Alex e Gelson, integrantes da ALN, estavam em um fusca vermelho com placas frias quando, no dia 19 de janeiro de 1972, foram tentar contato com outro integrante da ALN, Gilberto Telmo Sidney Marques, que havia sido preso dias antes e, sob tortura, havia entregado à polícia a informação do local do encontro. Ainda de acordo com o MPF, a polícia montou uma campana e quando o carro parou em um semáforo, pediram documentos para os dois militantes.

Alex sacou uma submetralhadora, atirou e matou o policial Silas Feche. Outros policiais, Devanir Antonio de Castro Queiroz, Osvaldo Ribeiro Leão (ambos falecidos) e João Alves dos Santos, não completamente identificado, cercaram o veículo e atiraram na dupla. Na versão oficial, os militantes teriam saído correndo do carro e houve intenso tiroteio. De acordo com o MPF, contudo, a polícia não preservou o suposto local do crime e divulgou nota oficial somente dois dias depois, dois indícios de que esta versão não é a verdadeira.

A versão sustentada pelos familiares das vítimas e pela Comissão Especial Sobre Mortos e Desaparecidos, após análise dos exames do IML feitos nos corpos de Alex e Gelson, é que os dois foram retirados do carro ainda com vida, provavelmente levados para outro local, torturados e assassinados.
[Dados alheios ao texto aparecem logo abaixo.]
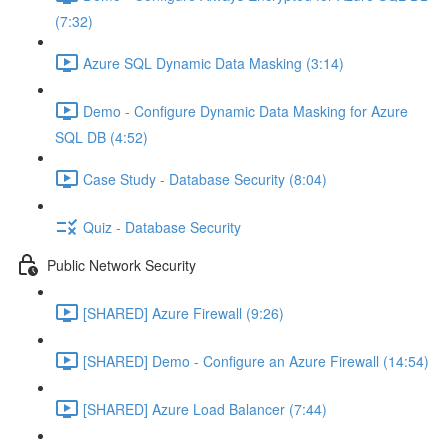
(7:32)
Azure SQL Dynamic Data Masking (3:14)
Demo - Configure Dynamic Data Masking for Azure
SQL DB (4:52)
Case Study - Database Security (8:04)
Quiz - Database Security
Public Network Security
[SHARED] Azure Firewall (9:26)
[SHARED] Demo - Configure an Azure Firewall (14:54)
[SHARED] Azure Load Balancer (7:44)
Segundo laudos produzidos por peritos independentes encomendados pela Comissão sobre Mortos e Desaparecidos Políticos e pela Comissão Nacional da Verdade, os corpos possuíam hematomas e escoriações visíveis não apontadas nos laudos oficiais, as quais não eram compatíveis com a versão oficial, pois teriam sido produzidas quando as vítimas ainda estavam vivas.

Na denúncia, o MPF aponta que foi encontrada a presença de sangue nas cavidades do corpo de Alex, indicando que ele teve algum tempo de sobrevida. Além disso, os laudos apontam que Alex recebeu vários tiros no rosto quando já estava caído, que segundo o MPF, é uma característica típica de execução sumária, incompatível com a versão oficial de morte em tiroteio.
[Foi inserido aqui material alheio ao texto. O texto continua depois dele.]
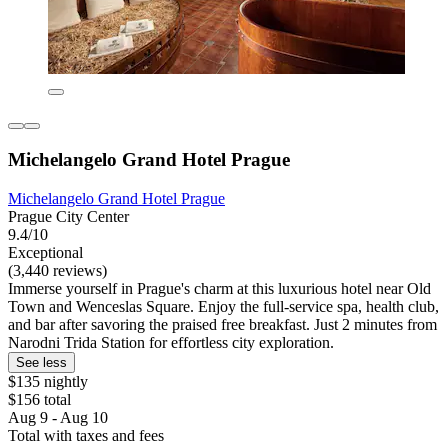
Michelangelo Grand Hotel Prague
Michelangelo Grand Hotel Prague
Prague City Center
9.4/10
Exceptional
(3,440 reviews)
Immerse yourself in Prague's charm at this luxurious hotel near Old
Town and Wenceslas Square. Enjoy the full-service spa, health club,
and bar after savoring the praised free breakfast. Just 2 minutes from
Narodni Trida Station for effortless city exploration.
See less
$135 nightly
$156 total
Aug 9 - Aug 10
Total with taxes and fees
O laudo de Alex, apesar dos dois peritos terem tido acesso a sua identidade, foi registrado no nome de João Maria de Freitas, um dos nomes que o militante utilizava para viver na clandestinidade. Alex foi enterrado como indigente na vala comum do cemitério de Perus, o que dificultou a localização da vítima pela família, o que só ocorreu 8 anos depois, em setembro de 1980. A identificação certeira da vítima só foi possível em 2014, após exame de DNA.
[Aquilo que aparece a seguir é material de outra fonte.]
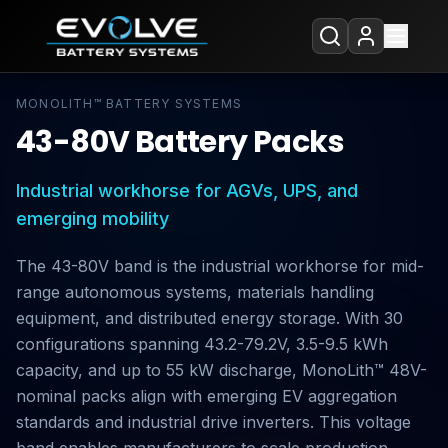
MONOLITH™ BATTERY SYSTEMS
43-80V Battery Packs
Industrial workhorse for AGVs, UPS, and
emerging mobility
The 43-80V band is the industrial workhorse for mid-
range autonomous systems, materials handling
equipment, and distributed energy storage. With 30
configurations spanning 43.2-79.2V, 3.5-9.5 kWh
capacity, and up to 55 kW discharge, MonoLith™ 48V-
nominal packs align with emerging EV aggregation
standards and industrial drive inverters. This voltage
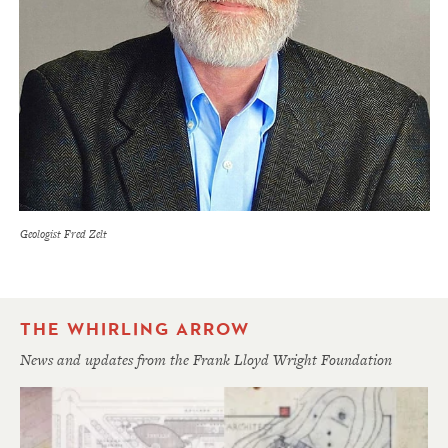
Geologist Fred Zelt
THE WHIRLING ARROW
News and updates from the Frank Lloyd Wright Foundation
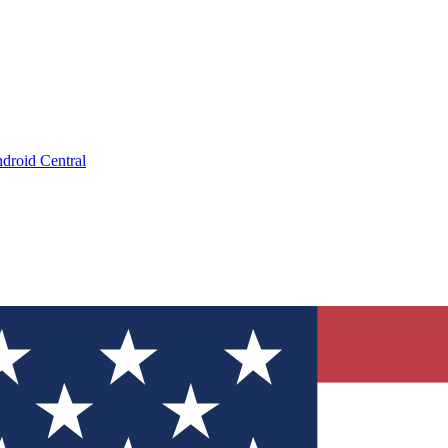
droid Central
Já o laudo de Gelson foi elaborado por Abramovitch (falecido) e Antonio Valentini, que também ignoraram as torturas que ele sofreu antes de ser assassinado. Apesar de conhecerem a identidade da vítima, ambos os peritos o identificaram como Emiliano Sessa.

‘ATOS FORAM INTENCIONAIS’, AFIRMA PROCURADOR DA REPÚBLICA

Os crimes de que são acusados os ex-legistas ocorreram há exatos 45 anos, em 20 de janeiro de 1972. Contudo, para o Ministério Público Federal, tais crimes não prescrevem, pois se tratam de crimes contra a humanidade, praticados num contexto de graves e sistemáticas violações de direitos humanos cometidas pelo Estado contra parte de seus cidadãos com a intenção de eliminar opositores e manter o regime militar no poder.

Para o procurador da República Andrey Borges de Mendonça, autor da denúncia, não há dúvida que os atos de falsidade ideológica dos médicos foram intencionais.

“A única razão para tais atos era a intenção dos órgãos de segurança, com a imprescindível participação dos médicos legistas ora denunciados, de esconder os corpos das vítimas, de modo a ocultar, consequentemente, os sinais de torturas sofridos por Alex e Gelson, sustentando assim a versão oficial”, afirmou.

Esta é quinta denúncia de falsidade ideológica por manipulação de dados de laudos necroscópicos contra Orsini e a segunda contra Valentini. Contudo, para o MPF, além da falsidade ideológica, neste caso há prova que ambos os legistas sabiam que estavam atestando falsamente que Alex era João e Gelson, Emiliano.